Si trattava di una posizione realistica che si traduceva nella richiesta al governo di agevolare le esportazioni italiane e varare provvedimenti utili per conquistare i mercati stranieri approfittando della circostanza che i tradizionali concorrenti erano in difficoltà. Il senso dell'articolo Dobbiamo prepararci alla lunga guerra, apparso il 30 settembre e firmato da Gustavo Possenti, era proprio questo: il «dovere dell'Italia» era di «tendere con ogni sforzo a triplicare l'attività nel campo della produzione». Il 19 ottobre, sempre in questa ottica, il giornale invocò provvedimenti e iniziative per ottenere «un utile sfruttamento economico dell'attuale stato di neutralità» così da preparare «una più vigorosa fioritura economica» per il futuro. Il Sole assunse, dunque, una posizione di «vigile neutralità» per favorire lo sviluppo economico.

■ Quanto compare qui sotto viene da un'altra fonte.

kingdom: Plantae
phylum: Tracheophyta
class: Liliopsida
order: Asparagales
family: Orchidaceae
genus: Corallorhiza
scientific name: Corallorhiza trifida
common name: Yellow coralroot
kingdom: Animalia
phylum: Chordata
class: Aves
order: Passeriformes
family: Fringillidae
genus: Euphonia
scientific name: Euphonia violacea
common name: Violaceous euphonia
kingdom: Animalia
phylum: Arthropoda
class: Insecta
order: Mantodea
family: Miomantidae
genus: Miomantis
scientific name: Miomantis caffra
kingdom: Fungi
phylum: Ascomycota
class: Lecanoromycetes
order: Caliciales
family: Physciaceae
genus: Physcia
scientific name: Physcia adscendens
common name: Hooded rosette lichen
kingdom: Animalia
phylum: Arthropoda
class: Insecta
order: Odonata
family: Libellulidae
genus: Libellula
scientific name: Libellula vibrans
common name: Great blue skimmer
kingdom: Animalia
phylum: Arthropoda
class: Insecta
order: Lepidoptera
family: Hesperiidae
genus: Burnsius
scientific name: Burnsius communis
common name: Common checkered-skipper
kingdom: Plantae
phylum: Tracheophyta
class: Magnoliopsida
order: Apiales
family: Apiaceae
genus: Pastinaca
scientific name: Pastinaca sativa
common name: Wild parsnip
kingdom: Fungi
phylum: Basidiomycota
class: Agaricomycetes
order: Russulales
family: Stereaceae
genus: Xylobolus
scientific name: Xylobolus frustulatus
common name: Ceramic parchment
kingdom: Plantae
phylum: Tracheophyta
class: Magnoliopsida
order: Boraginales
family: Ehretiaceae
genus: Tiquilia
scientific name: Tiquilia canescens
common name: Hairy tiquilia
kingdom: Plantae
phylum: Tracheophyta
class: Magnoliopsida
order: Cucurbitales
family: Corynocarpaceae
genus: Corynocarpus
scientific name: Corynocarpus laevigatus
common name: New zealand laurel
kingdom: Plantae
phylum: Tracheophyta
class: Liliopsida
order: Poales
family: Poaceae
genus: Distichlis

Il 3 ottobre pubblicò un articolo dal titolo Neutralità vigile e strenuamente economica, nel quale sosteneva che le manifestazioni interventiste non erano «il portato di un ragionamento calmo e pratico» e auspicava la distensione degli animi: «se gli animi non sono tranquilli non è possibile un lavoro ordinato e proficuo, una azione attiva che valga a risollevare le condizioni economiche della nazione». L'ago della bussola che guidava il giornale era rivolto alla ricerca di tutto ciò che poteva servire a rafforzare l'economia, e in particolare l'industria, italiana. Per questo, una volta entrato il paese in guerra, Il Sole continuò a indicare, come aveva fatto durante i mesi della neutralità, la necessità di un sostegno allo sviluppo dell'industria e del commercio anche in vista del futuro postbellico.